I would recommend Nix over Conda for new projects. The NixOS community has a comparison between Nix and Conda. While there may be many ways in which Nix is slightly painful compared to Conda, the terms of service alone seem like a motivating reason to avoid Conda.
What problems (particularly ones stated in the article) does Nix solve here?
From the article’s perspective, Nix is like Conda but more reproducible. The running example from the article becomes a single-line expression with nixpkgs:
python39.withPackages (ps: [ ps.numpy ps.pandas ps.pillow ])
To make a third column in the first table, adding Nix alongside pip and Conda, Nix does everything that Conda can do. The third table is similarly simple; features like reproducibility and virtual environments are baked into Nix’s design, and nixpkgs has a security team. To make a third column in the second table, comparing nixpkgs to PyPI and conda-forge:
Finally, but non-trivially, the production of Docker-compatible container images is reproducible when using nixpkgs’ tools to assemble the image. This provides a reproducible alternative to Docker’s builder. In contrast, the article gives two non-reproducible Dockerfiles which depend on the state of global package repositories.
On serious examination, the only reason to recommend Conda might be for Windows users, but I usually recommend that they change their entire software stack at that point.
Yes, Nix can do everything Conda can, the problem I see is that you may want to install precise versions of your dependencies and instead if you stick to a certain Nixpkgs release or commit, you have to use the version in the distro. I don’t know if that affects Conda as well. That’s the reason why for most my Python project I use few distro packages and instead i rely on mach-nix which does a very good work together with a private Nix binary cache in order to not have to rebuild the packages every here and then.
Can nix do non-root install now (but still use a binary cache)? That was the one thing keeping me from using nix for this last time I checked (which was a while ago).
It needs root just to create /nix directory during installation (in single-user mode, in multi-user mode it will need root also to create some additional users to run the nix build service as) and yes, it does support binary caches in such setup
Right, thanks. So that’s pretty much what I remember. Without a non-root install option (that also supports binary caches) it’s not a good fit for what I need to do (I can’t assume that I’ll have root access where I need to run my software, or that anyone would install it for me). Conda ticks those boxes, but I’d prefer the stronger guarantees that come with nix. Also the tooling.
If the problem is one of distribution alone, then nix-bundle is a great prototyping tool, and nixpkgs supports static linking for many languages. As long as you’re not trying to share development environments too, Nix would still work for that situation.

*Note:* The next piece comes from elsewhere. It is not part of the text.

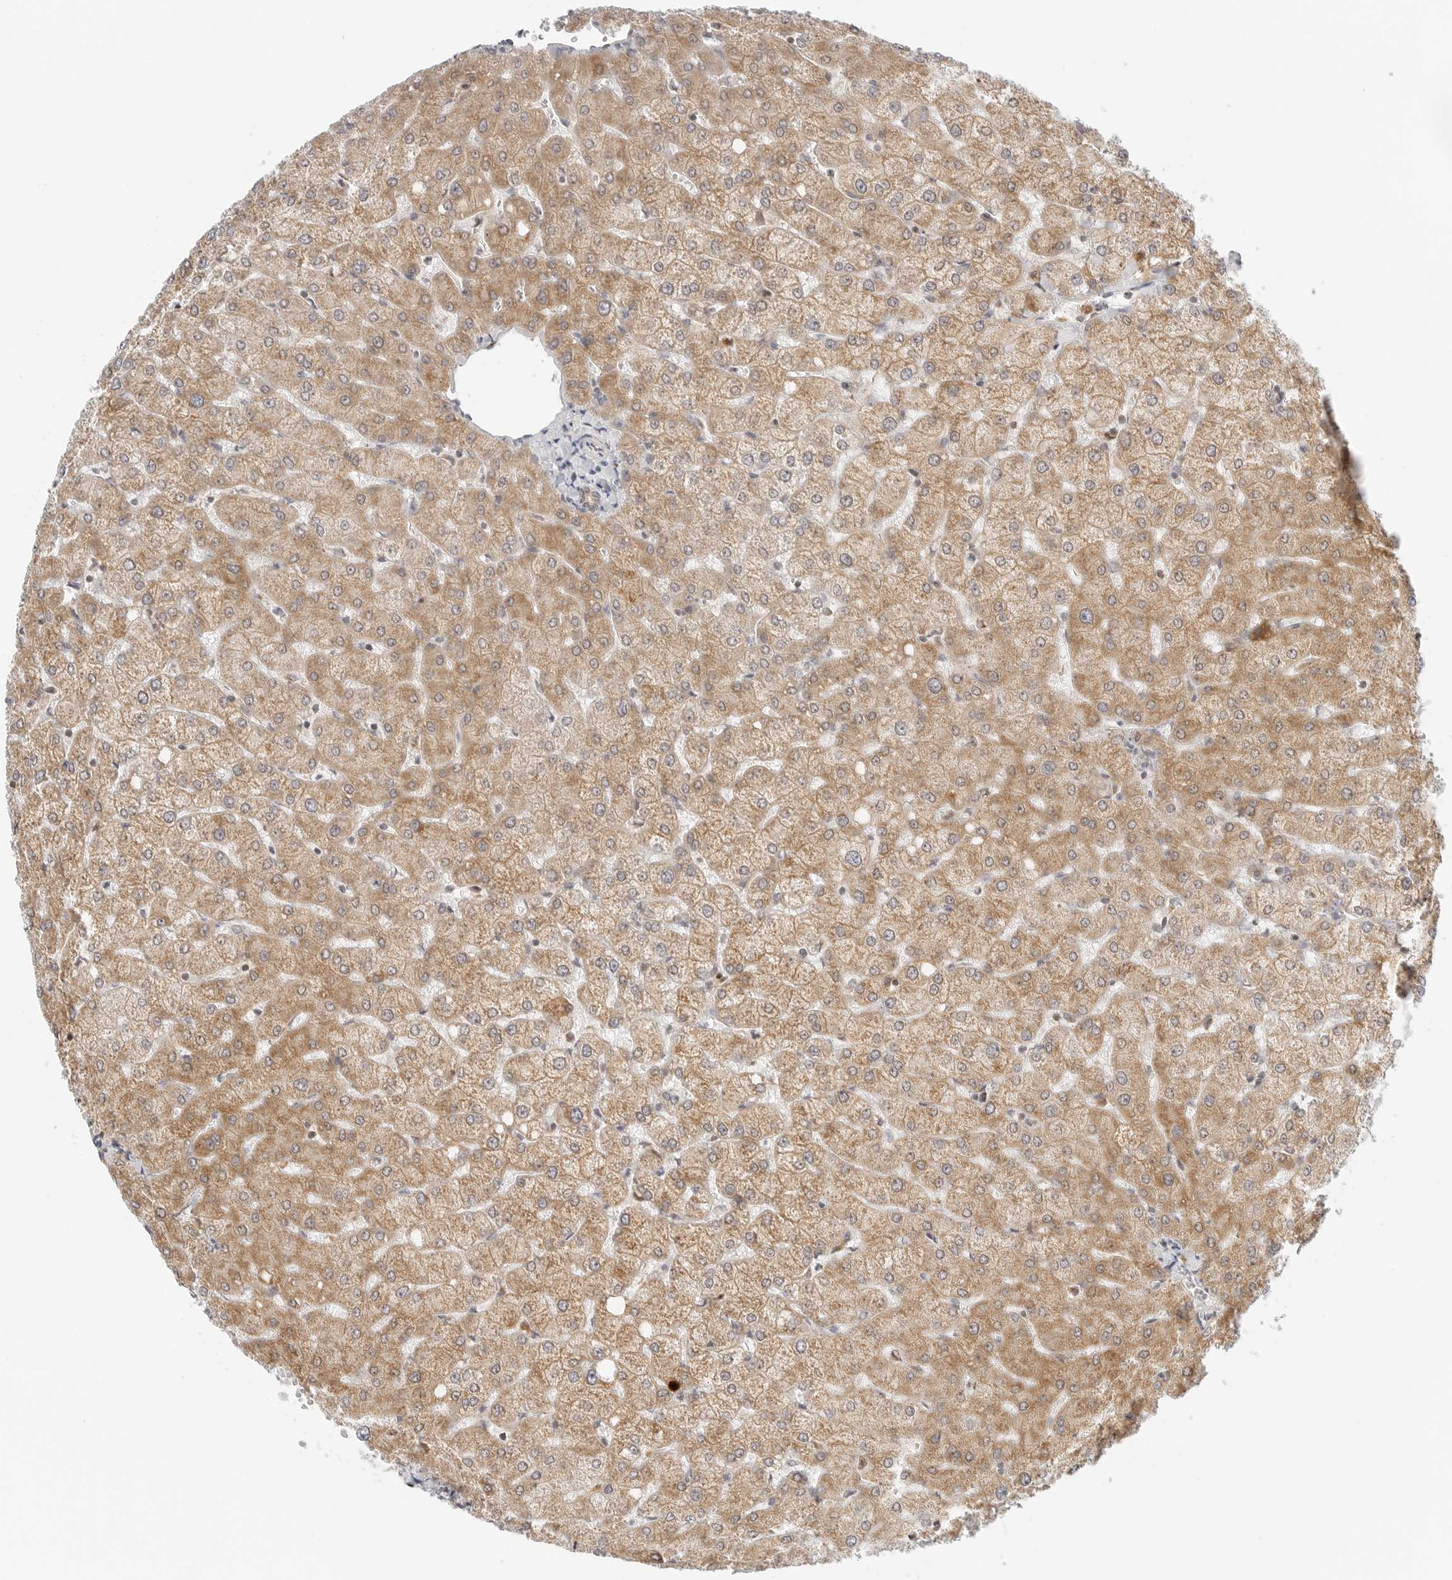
{"staining": {"intensity": "weak", "quantity": ">75%", "location": "cytoplasmic/membranous"}, "tissue": "liver", "cell_type": "Cholangiocytes", "image_type": "normal", "snomed": [{"axis": "morphology", "description": "Normal tissue, NOS"}, {"axis": "topography", "description": "Liver"}], "caption": "This histopathology image displays immunohistochemistry staining of benign human liver, with low weak cytoplasmic/membranous expression in approximately >75% of cholangiocytes.", "gene": "DYRK4", "patient": {"sex": "female", "age": 54}}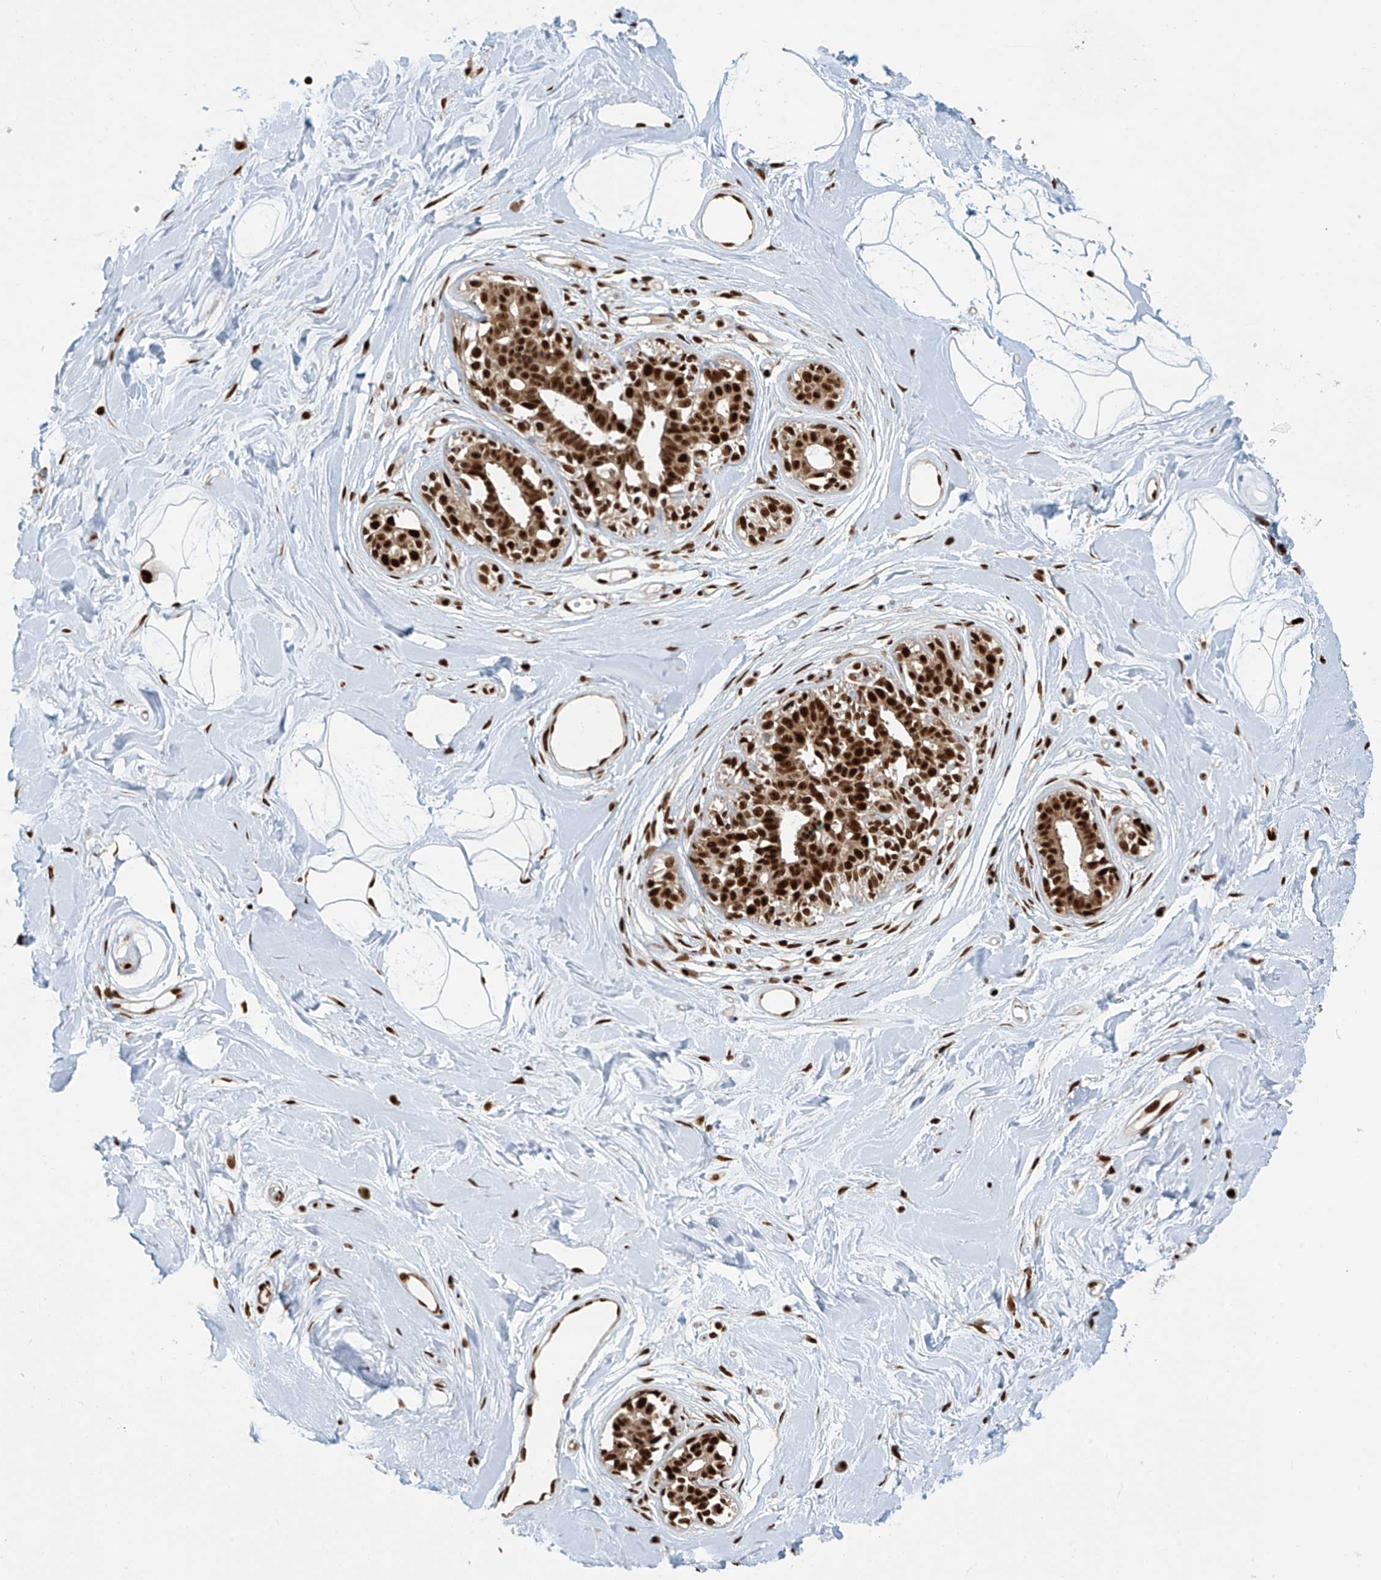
{"staining": {"intensity": "strong", "quantity": ">75%", "location": "nuclear"}, "tissue": "breast", "cell_type": "Adipocytes", "image_type": "normal", "snomed": [{"axis": "morphology", "description": "Normal tissue, NOS"}, {"axis": "topography", "description": "Breast"}], "caption": "This is an image of IHC staining of normal breast, which shows strong positivity in the nuclear of adipocytes.", "gene": "FAM193B", "patient": {"sex": "female", "age": 45}}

For the specific case of living in homedirs on somebody else’s hardware as a permanent tenant, I personally think that specialized toolchains should be developed which use “living off the land” techniques. These techniques are typically used by malware, but they could be used for good, too.
living off the land
living off the land
TIL. Thanks for that, very interesting! I guess having scripts setup conda environments (or similar) in a semi-transparent way is not too far off that concept, which is what I’m doing at the moment. miniconda (or a custom installer created via constructor take quite a bit of pain out of that work, because they’ve already taken care of wrapping the install process into scripts, and they also take care of a lot of the inconsistencies between target platforms, and so on. As I said earlier, conceptually I’d prefer having something more rigorous like nix, but there is only so much time I can afford to spend on making deployment as simple as possible for my users…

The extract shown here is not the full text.